Under The Wig with CHIYO: 'RuPaul's Drag Race actively promotes discrimination' | PopBuzz Meets
1 June 2021, 16:18 | Updated: 1 June 2021, 16:21
"How do you expect producers, promoters, the audience of the show, to know they want us when you don't platform us? How do you expect them to care about us?"
For Pride month, PopBuzz is going 'Under The Wig' with drag queen Yshee Black to chat with four very different - but equally iconic - drag artists to explore the UK drag scene.
In our first episode, Yshee meets drag king and prince of provocation, CHIYO, to discuss the power and beauty of kings, why the king community are upset with Little Mix’s latest music video, why everyone should try drag, and so much more.
In the excerpt below, Yshee Black and CHIYO discuss the standing of drag kings in the wider drag community and what is needed before kings have the same representation and opportunities that drag queens are currently enjoying since the meteoric rise of RuPaul's Drag Race.
Head over to YouTube channel and switch on notifications to get the next episode of Under The Wig next week.
YSHEE BLACK: I'm so proud of the King community in London and here in Birmingham. We've got a little one, but we're mighty. In different cities, the king representation really needs to be there. It's sad that it's rare to have multiple kings on lineups. Why do you think that is?
CHIYO: Y'know, I feel like that's because most of the people in charge are cis men, and they just don't understand our talent. They just don't get it. I can sit here and say, 'Oh, we need more visibility', which we do. 'We need more representation', which we do. But ultimately, we are working. We are hustling. We're doing the damn thing. Look at this shirt...I made this! I made this! Do you know what I mean? Look at my face, look at my makeup, I'm gorgeous. We are doing the damn thing. And it's the men in charge that are sleeping on us.
So, I find myself on a lot of drag queen dominated lineups because I'm very palatable and they need a token. So, I feel like when people in general - cis people, white people, men - when people start expanding their minds beyond tokenization and realising they need to put active work into platforming the marginalised so we can all truly achieve equality, when they start to realise that then, hopefully, we'll start seeing more drag kings online, more black people on line-ups, more cis women who are drag queens on line-ups, more trans people on line-ups. Because, honestly, the mayo show.

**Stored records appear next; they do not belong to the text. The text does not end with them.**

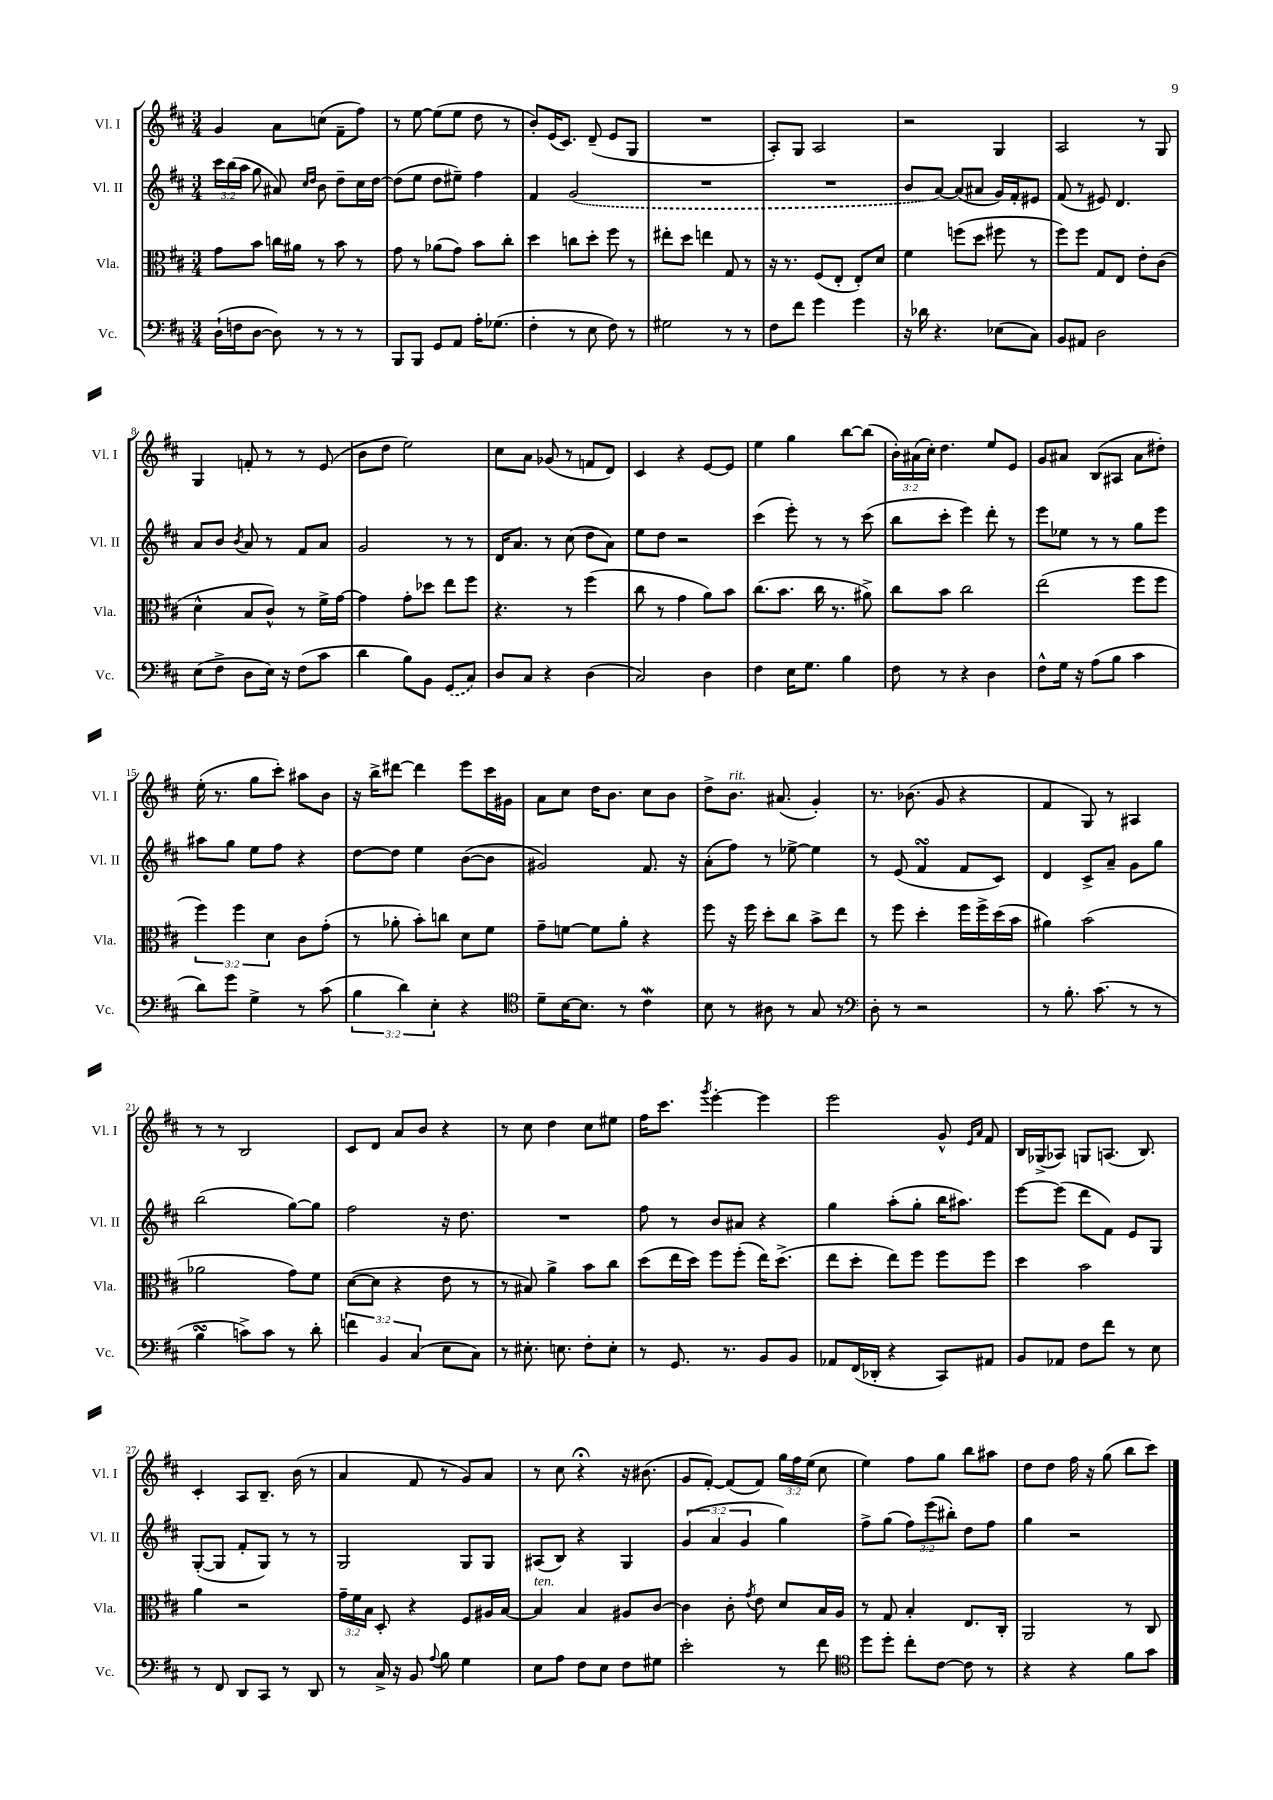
<<
\new StaffGroup <<
\new Staff = "s0" \with { instrumentName = "Vl. I" shortInstrumentName = "Vl. I" } {
    \clef treble \key d \major \numericTimeSignature \time 3/4 \override Staff.TupletNumber.text = #tuplet-number::calc-fraction-text
    \autoBeamOff g'4 a'8[ c''8]( fis'8[-- fis''8]) |
    r8 e''8~ e''8[( e''8] d''8 r8 |
    b'8[-.) e'16( cis'8.]) d'8--( e'8[ g8] |
    R2. |
    a8[-.) g8] a2 |
    r2 g4 |
    a2 r8 g8 |
    g4 f'8-. r8 r8 e'8( |
    b'8[ d''8] e''2) |
    cis''8[ a'8] ges'8( r8 f'8[ d'8]) |
    cis'4 r4 e'8[~ e'8] |
    e''4 g''4 b''8[~ b''8]( |
    \tuplet 3/2 { b'16[-.) ais'16( cis''16]-.) } d''4. e''8[ e'8] |
    g'8[ ais'8] b8[( ais8] ais'8[ dis''8]-.) |
    e''16-.( r8. g''8[ cis'''8]-.) ais''8[ b'8] |
    r16 b''16[-> dis'''8]~ dis'''4 e'''8[ cis'''16 gis'16] |
    a'8[ cis''8] d''16[ b'8.] cis''8[ b'8] |
    d''8[-> b'8.]^\markup { \italic "rit." } ais'8.( g'4-.) |
    r8. bes'8.( g'8 r4 |
    fis'4 g8) r8 ais4 |
    r8 r8 b2 |
    cis'8[ d'8] a'8[ b'8] r4 |
    r8 cis''8 d''4 cis''8[ eis''8] |
    fis''16[ cis'''8.] \acciaccatura { g'''8 } e'''4~-. e'''4 |
    e'''2 g'8-^ \grace { e'16[ a'16] } fis'8 |
    b16[ ges16->( aes8]) g8[ a8.]( b8.) |
    cis'4-. a8[ b8.]-- b'16( r8 |
    a'4 fis'8 r8 g'8[) a'8] |
    r8 cis''8 r4\fermata r16 bis'8.( |
    g'8[ fis'8]~-.) fis'8[( fis'8]) \tuplet 3/2 { g''16[ fis''16 e''16]( } cis''8 |
    e''4) fis''8[ g''8] b''8[ ais''8] |
    d''8[ d''8] fis''16 r16 g''8( b''8[ cis'''8]) \bar "|." |
}
\new Staff = "s1" \with { instrumentName = "Vl. II" shortInstrumentName = "Vl. II" } {
    \clef treble \key d \major \numericTimeSignature \time 3/4 \override Staff.TupletNumber.text = #tuplet-number::calc-fraction-text
    \autoBeamOff \tuplet 3/2 { cis'''16[ b''16( a''16] } g''8 ais'8) \grace { cis''16[ d''16] } b'8 d''8[-- cis''16 d''16]~ |
    d''8[( e''8] d''8[ eis''8]--) fis''4 |
    fis'4 \once \slurDashed g'2( |
    R2. |
    R2. |
    b'8[ a'8]~) a'8[( ais'8] g'16[) fis'16-. eis'8] |
    fis'8( r8 eis'8) d'4. |
    a'8[ b'8] \acciaccatura { b'8 } a'8 r8 fis'8[ a'8] |
    g'2 r8 r8 |
    d'16[ a'8.] r8 cis''8( d''8[ a'8]) |
    e''8[ d''8] r2 |
    cis'''4( e'''8-.) r8 r8 cis'''8( |
    b''8[ cis'''8]-. e'''4) d'''8-. r8 |
    e'''8[ ees''8] r8 r8 g''8[ e'''8] |
    ais''8[ g''8] e''8[ fis''8] r4 |
    d''8[~ d''8] e''4 b'8[~( b'8] |
    gis'2) fis'8. r16 |
    a'8[-.( fis''8]) r8 ees''8~-> ees''4 |
    r8 e'8( fis'4\turn fis'8[ cis'8]) |
    d'4 cis'8[-> a'8]-- g'8[ g''8] |
    b''2( g''8[~) g''8] |
    fis''2 r16 d''8. |
    R2. |
    fis''8 r8 b'8[ ais'8] r4 |
    g''4 a''8[-.( g''8]-. b''16[ ais''8.]) |
    e'''8[~ e'''8]( d'''8[ fis'8]) e'8[ g8] |
    g8[~-.( g8] fis'8[-. g8]) r8 r8 |
    g2 g8[ g8] |
    ais8[( b8]) r4 g4 |
    \tuplet 3/2 { g'4( a'4 g'4 } g''4) |
    fis''8[-> g''8]( \tuplet 3/2 { fis''8[) e'''8( bis''8]-.) } d''8[ fis''8] |
    g''4 r2 \bar "|." |
}
\new Staff = "s2" \with { instrumentName = "Vla." shortInstrumentName = "Vla." } {
    \clef alto \key d \major \numericTimeSignature \time 3/4 \override Staff.TupletNumber.text = #tuplet-number::calc-fraction-text
    \autoBeamOff g'8[ b'8] c''16[ ais'16] r8 b'8 r8 |
    g'8 r8 aes'8[( g'8]) b'8[ cis''8]-. |
    d''4 c''8[ d''8]-. fis''8 r8 |
    eis''8[-. d''8] e''4 g8 r8 |
    r16 r8. fis8[( e8]-. e8[-.) d'8] |
    fis'4 f''8[( d''8] fis''8 r8 |
    fis''8[) fis''8] g8[ e8] e'8[-. cis'8]( |
    d'4-^ b8[ cis'8]-^) r8 fis'16[-> g'16]~ |
    g'4 g'8[-. des''8] e''8[ fis''8] |
    r4. r8 fis''4( |
    cis''8 r8 g'4 a'8[) b'8] |
    cis''8.[( b'8.] cis''16 r8. ais'8->) |
    cis''8[ b'8] cis''2 |
    e''2( fis''8[ fis''8] |
    \tuplet 3/2 { fis''4) fis''4 d'4 } cis'8[ g'8]-.( |
    r8 aes'8-. b'8[-.) c''8] d'8[ fis'8] |
    g'8[-- f'8]~ f'8[ a'8]-. r4 |
    fis''8 r16 fis''16 d''8[-. cis''8] b'8[-> e''8] |
    r8 fis''8 d''4-. fis''16[ fis''16-> d''16( b'16] |
    ais'4) b'2( |
    aes'2 g'8[) fis'8] |
    d'8[~( d'8] r4 e'8 r8 |
    r8 bis8) a'4-> b'8[ cis''8] |
    d''8[( e''16 d''16]) fis''8[ fis''8]-.( e''16[) d''8.]->( |
    e''8[ d''8]-. e''8[) fis''8] fis''8[ fis''8] |
    d''4 b'2 |
    a'4 r2 |
    \tuplet 3/2 { g'16[-- fis'16 b16] } d8-. r4 fis8[ ais16 b16]~ |
    b4^\markup { \italic "ten." } b4 ais8[ cis'8]~ |
    cis'4 cis'8-. \acciaccatura { g'8 } e'8 d'8[ b16 a16] |
    r8 g8 b4-. e8.[ cis16]-. |
    a,2 r8 cis8 \bar "|." |
}
\new Staff = "s3" \with { instrumentName = "Vc." shortInstrumentName = "Vc." } {
    \clef bass \key d \major \numericTimeSignature \time 3/4 \override Staff.TupletNumber.text = #tuplet-number::calc-fraction-text
    \autoBeamOff d16[-!( f16 d8]~ d8) r8 r8 r8 |
    b,,8[ b,,8] g,8[ a,8] a16[-. ges8.]( |
    fis4-. r8 e8 fis8) r8 |
    gis2 r8 r8 |
    fis8[ fis'8] g'4 g'4 |
    r16 des'16 r4. ees8[( cis8]) |
    b,8[ ais,8] d2 |
    e8[( fis8]-> d8[ e16]) r16 fis8[( cis'8] |
    d'4 b8[) b,8] \once \slurDashed g,8[( cis8]) |
    d8[ cis8] r4 d4( |
    cis2) d4 |
    fis4 e16[ g8.] b4 |
    fis8 r8 r4 d4 |
    fis8[-^ g16] r16 a8[( b8] cis'4 |
    d'8[) g'8] g4-> r8 cis'8( |
    \tuplet 3/2 { b4 d'4) e4-. } r4 |
    \clef tenor d'8[-- b16~ b8.] r8 cis'4\mordent |
    b8 r8 ais8 r8 g8 r8 |
    \clef bass d8-. r8 r2 |
    r8 b8.-. cis'8.( r8 r8 |
    b4\turn c'8[->) c'8] r8 d'8-. |
    \tuplet 3/2 { f'4 b,4 cis4( } e8[ cis8]) |
    r8 eis8.-. e8. fis8[-. e8]-. |
    r8 g,8. r8. b,8[ b,8] |
    aes,8[ fis,16( des,16]-. r4 cis,8[) ais,8] |
    b,8[ aes,8] fis8[ fis'8] r8 e8 |
    r8 fis,8 d,8[ cis,8] r8 d,8 |
    r8 cis16-> r16 b,8 \appoggiatura { a8 } b8 g4 |
    e8[ a8] fis8[ e8] fis8[ gis8] |
    e'2-. r8 fis'8 |
    \clef tenor d''8[ d''8]-. cis''8[-. cis'8]~ cis'8 r8 |
    r4 r4 fis'8[ g'8] \bar "|." |
}
>>
>>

YSHEE: Not the mayo! It's true. I feel like the people who are booking - the people who are in power - it's one of those things where I don't think they know anyone else outside their friendship circle, or people who don't also look like them. And that is very damaging. And it's just crazy that people think, 'Oh, he's my friend, I'll give him producer role, he knows everyone'. [But he] barely knows anyone. Knows the same seven people. And they're not going to want to grow because they're like, it brings in money. It doesn't help. It takes the community to really fight back against that and you're a great representation of that, to be fair.

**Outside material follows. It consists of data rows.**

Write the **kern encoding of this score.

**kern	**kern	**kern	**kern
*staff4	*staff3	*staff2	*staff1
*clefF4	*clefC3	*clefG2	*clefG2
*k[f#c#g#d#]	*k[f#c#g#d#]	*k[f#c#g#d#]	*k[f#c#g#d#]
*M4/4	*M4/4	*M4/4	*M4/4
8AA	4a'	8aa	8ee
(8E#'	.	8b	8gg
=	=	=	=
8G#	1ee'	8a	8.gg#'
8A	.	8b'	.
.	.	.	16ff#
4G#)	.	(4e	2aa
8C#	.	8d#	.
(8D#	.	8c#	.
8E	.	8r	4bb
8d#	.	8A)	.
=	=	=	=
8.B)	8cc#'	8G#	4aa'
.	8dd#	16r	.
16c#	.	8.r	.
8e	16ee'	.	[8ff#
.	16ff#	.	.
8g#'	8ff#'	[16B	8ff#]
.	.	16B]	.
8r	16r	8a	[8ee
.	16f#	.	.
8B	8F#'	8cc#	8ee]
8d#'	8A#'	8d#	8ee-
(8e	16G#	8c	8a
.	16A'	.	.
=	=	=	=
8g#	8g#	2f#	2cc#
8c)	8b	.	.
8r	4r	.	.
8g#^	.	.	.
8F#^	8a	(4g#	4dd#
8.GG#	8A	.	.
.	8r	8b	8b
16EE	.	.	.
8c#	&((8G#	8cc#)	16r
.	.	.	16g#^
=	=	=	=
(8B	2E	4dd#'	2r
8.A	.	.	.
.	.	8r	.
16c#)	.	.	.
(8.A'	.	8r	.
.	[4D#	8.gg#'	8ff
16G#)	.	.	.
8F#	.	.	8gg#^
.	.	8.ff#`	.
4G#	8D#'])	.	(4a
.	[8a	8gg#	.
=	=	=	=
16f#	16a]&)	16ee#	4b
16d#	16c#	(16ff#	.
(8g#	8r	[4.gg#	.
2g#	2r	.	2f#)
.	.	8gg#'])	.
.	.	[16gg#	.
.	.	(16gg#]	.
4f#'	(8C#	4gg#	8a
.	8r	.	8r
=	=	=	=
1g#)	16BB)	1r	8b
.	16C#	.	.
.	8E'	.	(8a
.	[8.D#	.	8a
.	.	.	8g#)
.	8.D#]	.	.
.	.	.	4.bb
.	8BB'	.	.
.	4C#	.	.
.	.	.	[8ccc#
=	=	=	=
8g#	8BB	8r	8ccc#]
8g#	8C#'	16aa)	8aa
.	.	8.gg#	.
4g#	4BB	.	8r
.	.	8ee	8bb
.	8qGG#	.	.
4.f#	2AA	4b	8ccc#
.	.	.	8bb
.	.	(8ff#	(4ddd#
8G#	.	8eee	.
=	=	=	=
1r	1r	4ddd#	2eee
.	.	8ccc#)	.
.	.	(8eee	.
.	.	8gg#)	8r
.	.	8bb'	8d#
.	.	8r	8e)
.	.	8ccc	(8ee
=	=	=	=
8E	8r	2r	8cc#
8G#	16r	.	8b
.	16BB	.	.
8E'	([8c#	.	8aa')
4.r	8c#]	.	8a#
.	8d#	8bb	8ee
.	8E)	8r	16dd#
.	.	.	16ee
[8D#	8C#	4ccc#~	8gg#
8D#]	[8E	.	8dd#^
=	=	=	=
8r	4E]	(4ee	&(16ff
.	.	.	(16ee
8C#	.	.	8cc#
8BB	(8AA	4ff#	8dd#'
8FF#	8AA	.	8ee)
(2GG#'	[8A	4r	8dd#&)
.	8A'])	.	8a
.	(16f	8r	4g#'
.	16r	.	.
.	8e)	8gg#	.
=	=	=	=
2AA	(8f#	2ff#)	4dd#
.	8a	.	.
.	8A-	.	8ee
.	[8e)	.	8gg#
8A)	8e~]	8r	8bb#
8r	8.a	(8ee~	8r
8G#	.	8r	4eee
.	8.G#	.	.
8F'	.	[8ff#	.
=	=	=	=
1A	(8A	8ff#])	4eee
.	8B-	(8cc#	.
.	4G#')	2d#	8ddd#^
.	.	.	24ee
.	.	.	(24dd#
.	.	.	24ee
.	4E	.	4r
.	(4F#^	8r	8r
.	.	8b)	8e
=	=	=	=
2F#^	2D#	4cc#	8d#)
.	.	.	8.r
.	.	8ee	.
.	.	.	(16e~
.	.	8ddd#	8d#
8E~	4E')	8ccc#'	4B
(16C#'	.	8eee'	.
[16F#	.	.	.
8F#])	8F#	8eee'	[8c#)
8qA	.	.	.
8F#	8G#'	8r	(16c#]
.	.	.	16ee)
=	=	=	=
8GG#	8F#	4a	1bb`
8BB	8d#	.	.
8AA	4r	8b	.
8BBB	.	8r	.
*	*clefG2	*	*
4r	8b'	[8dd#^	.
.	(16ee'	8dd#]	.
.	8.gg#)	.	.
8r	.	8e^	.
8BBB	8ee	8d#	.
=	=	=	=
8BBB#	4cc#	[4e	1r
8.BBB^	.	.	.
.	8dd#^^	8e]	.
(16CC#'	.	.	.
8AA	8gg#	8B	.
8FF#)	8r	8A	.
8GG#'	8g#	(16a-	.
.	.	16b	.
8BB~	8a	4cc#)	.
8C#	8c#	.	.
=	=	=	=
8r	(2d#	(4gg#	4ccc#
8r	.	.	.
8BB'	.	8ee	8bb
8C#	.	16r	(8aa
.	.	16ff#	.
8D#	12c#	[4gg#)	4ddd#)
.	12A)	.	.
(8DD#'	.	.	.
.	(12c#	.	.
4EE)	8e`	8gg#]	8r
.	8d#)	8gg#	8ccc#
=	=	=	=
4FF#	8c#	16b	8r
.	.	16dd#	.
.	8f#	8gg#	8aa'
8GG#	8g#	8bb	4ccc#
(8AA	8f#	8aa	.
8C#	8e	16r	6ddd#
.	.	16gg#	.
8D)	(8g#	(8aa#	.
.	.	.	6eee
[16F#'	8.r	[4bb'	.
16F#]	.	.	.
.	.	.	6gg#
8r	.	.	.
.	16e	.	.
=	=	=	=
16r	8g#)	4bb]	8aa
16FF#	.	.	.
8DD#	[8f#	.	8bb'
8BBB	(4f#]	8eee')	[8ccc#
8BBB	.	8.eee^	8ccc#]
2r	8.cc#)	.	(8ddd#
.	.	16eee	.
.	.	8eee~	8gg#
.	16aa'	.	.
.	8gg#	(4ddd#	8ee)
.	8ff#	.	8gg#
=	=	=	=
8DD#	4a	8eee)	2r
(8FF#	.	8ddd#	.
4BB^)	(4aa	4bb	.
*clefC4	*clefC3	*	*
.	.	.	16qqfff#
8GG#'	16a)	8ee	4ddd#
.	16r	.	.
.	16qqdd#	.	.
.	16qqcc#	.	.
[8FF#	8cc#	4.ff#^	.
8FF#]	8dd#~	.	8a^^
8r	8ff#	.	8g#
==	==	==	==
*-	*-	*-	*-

It leads me on to my next question, what do you think the queer community should be doing so we have more kings and queens on the same level of representation and opportunities?
CHIYO: Honestly, I think that the only way that we, as a community, as queers, as drag artists, as people who generally use this world in this bubble to escape the horrors of cis heteronormativity...the only way we can truly progress is if more people with power actively start rebelling against platforms like RuPaul's Drag Race, who actively promote these discriminations.
How many seasons? How many continents? How many performers? Never ever, ever, ever, ever a drag king? How do you expect producers, promoters, the audience of the show, to know they want us when you don't platform us? How do you expect them to care about us? How do you expect them to know how precious and worthy we are when you cannot even give us a token, a scrap of that platform.
I mean, it's great content, and I do love to see it, but I also love equality.